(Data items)

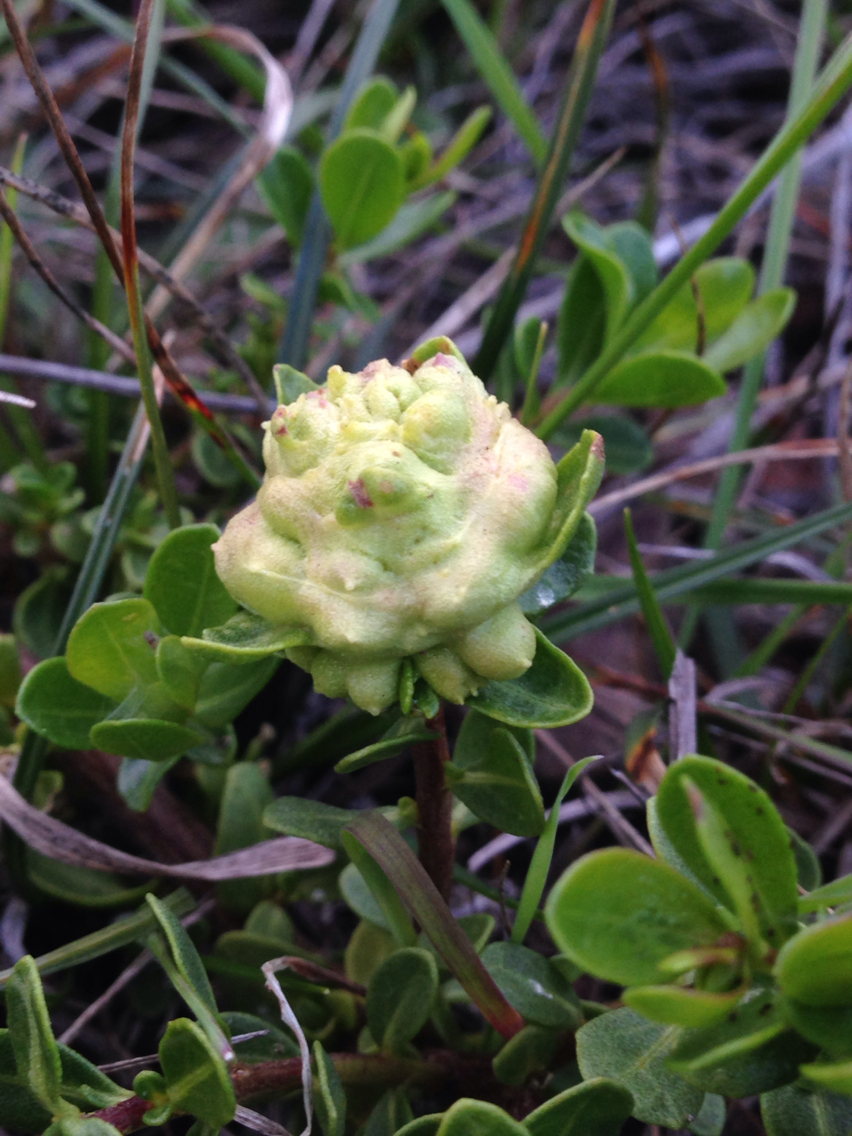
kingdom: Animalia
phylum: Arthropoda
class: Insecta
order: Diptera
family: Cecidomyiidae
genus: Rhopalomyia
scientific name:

GIVEN TASK: Convert the lines of every item above into a single numbered list, omitting any blank lines. Leave the pictures out of the answer.

THE RESPONSE:
1. kingdom: Animalia
2. phylum: Arthropoda
3. class: Insecta
4. order: Diptera
5. family: Cecidomyiidae
6. genus: Rhopalomyia
7. scientific name:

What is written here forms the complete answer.